I'm talking about career journeys that show what it really looks like to build a life in this industry, client journeys that follow the long arc of a skin or hair outcome (not just the finished look), the "how I built this" stories behind our businesses, genuine how-to content (how to cleanse properly at home, how to extend a colour between visits), what a treatment actually looks like from start to finish, and concern-based education that speaks to the stuff clients are already Googling at midnight, whether that's pigmentation, breakouts, scalp health, or thinning.
None of that requires you to become a full-time content creator. It just asks you to bring the same depth you bring to your chair or your treatment room to the content you publish.
Here's the part that actually gets me fired up. There are roughly 40,000 hair and beauty doors across Australia. Every time someone in this industry raises the alarm about the impact influencers are having on consumer behaviour (the pricing pressure, the misinformation, the DIY mentality), I think about that number.

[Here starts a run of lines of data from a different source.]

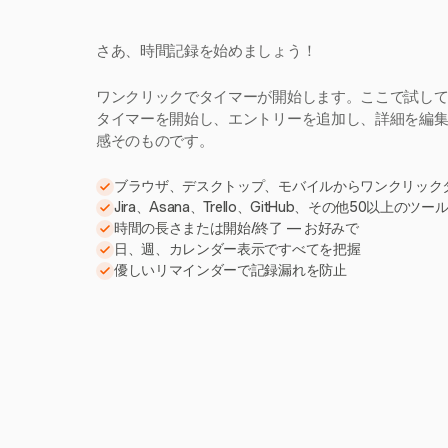
さあ、時間記録を始めましょう！
ワンクリックでタイマーが開始します。ここで試し
タイマーを開始し、エントリーを追加し、詳細を編集。H
感そのものです。
ブラウザ、デスクトップ、モバイルからワンクリック
Jira、Asana、Trello、GitHub、その他50以上のツ
時間の長さまたは開始/終了 — お好みで
日、週、カレンダー表示ですべてを把握
優しいリマインダーで記録漏れを防止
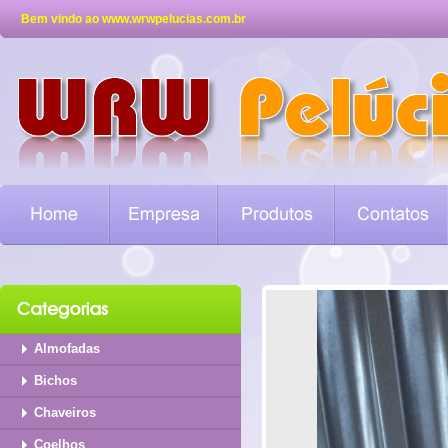
Bem vindo ao www.wrwpelucias.com.br
Almofadas
Bichos
Chaveiros
Coelhos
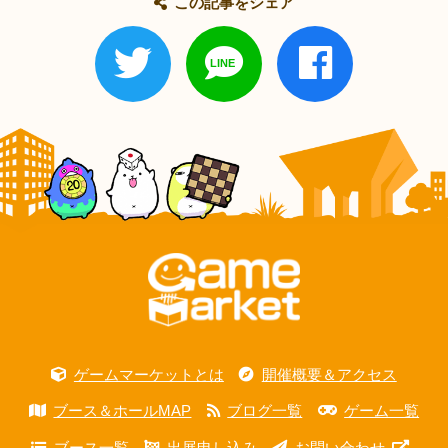
この記事をシェア
ゲームマーケットとは
開催概要＆アクセス
ブース＆ホールMAP
ブログ一覧
ゲーム一覧
ブース一覧
出展申し込み
お問い合わせ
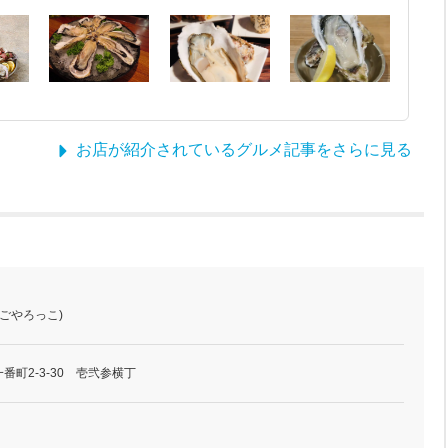
お店が紹介されているグルメ記事をさらに見る
ごやろっこ)
町2-3-30 壱弐参横丁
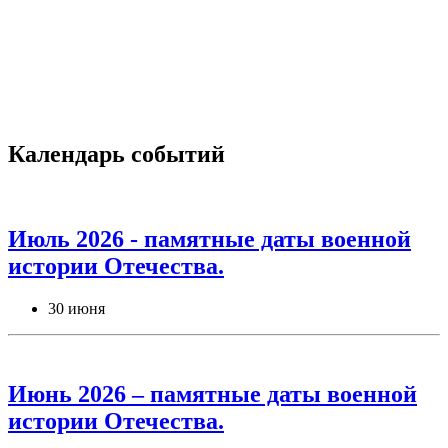
Календарь событий
Июль 2026 - памятные даты военной
истории Отечества.
30 июня
Июнь 2026 – памятные даты военной
истории Отечества.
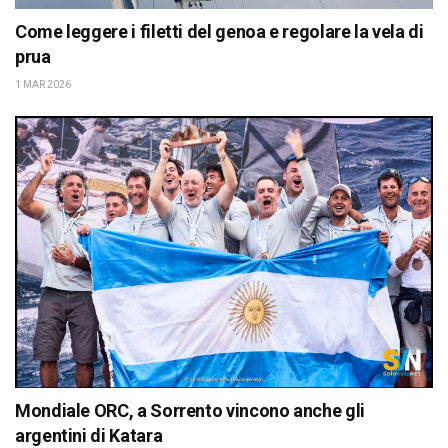
Come leggere i filetti del genoa e regolare la vela di
prua
1 MAR 2026
Mondiale ORC, a Sorrento vincono anche gli
argentini di Katara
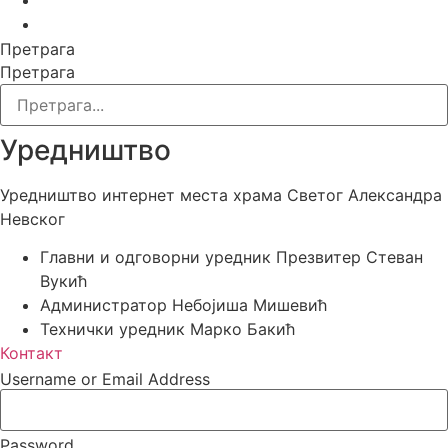
Претрага
Претрага
Уредништво
Уредништво интернет места храма Светог Александра
Невског
Главни и одговорни уредник
Презвитер Стеван
Вукић
Администратор
Небојиша Мишевић
Технички уредник
Марко Бакић
Контакт
Username or Email Address
Password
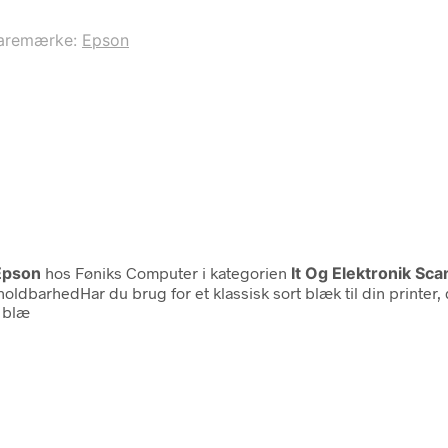
aremærke:
Epson
Epson
hos Føniks Computer i kategorien
It Og Elektronik Sc
oldbarhedHar du brug for et klassisk sort blæk til din printer
l blæ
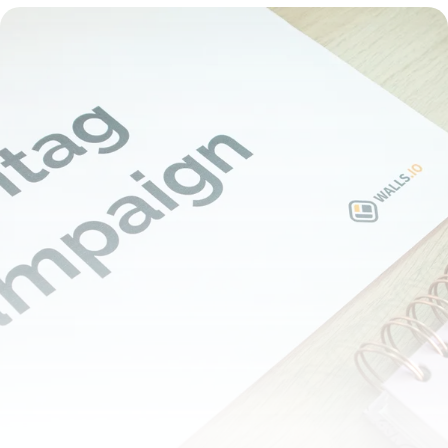
Revenus Qui Structurent Leur Activité
24 mai 2026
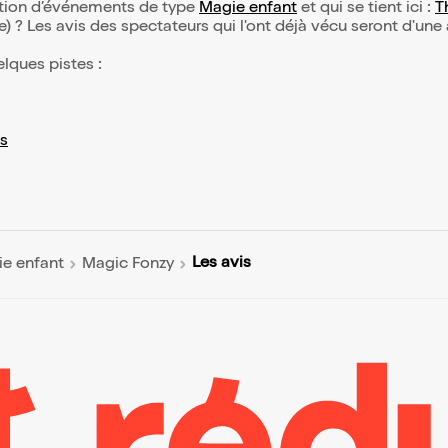
ection d’événements de type
Magie enfant
et qui se tient ici :
T
(e) ? Les avis des spectateurs qui l'ont déjà vécu seront d'une
elques pistes :
s
Les avis
e enfant
Magic Fonzy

Imagine if every business owner, across every one of those 40,000 doors, committed to making one genuinely great, genuinely insightful piece of industry content on their next upload. Not a full strategy overhaul or a campaign, just one considered, well-made piece. Collectively, that's 40,000 pieces of professional beauty content entering the feed in the same window, and that's enough to actually shift what a consumer sees when they open Instagram or TikTok and land on our corner of the world.
We can't outspend the influencer economy, but we can absolutely out-depth it. The professional side of this industry holds the knowledge, the outcomes, the education, and the lived experience. We just need to let more of it out.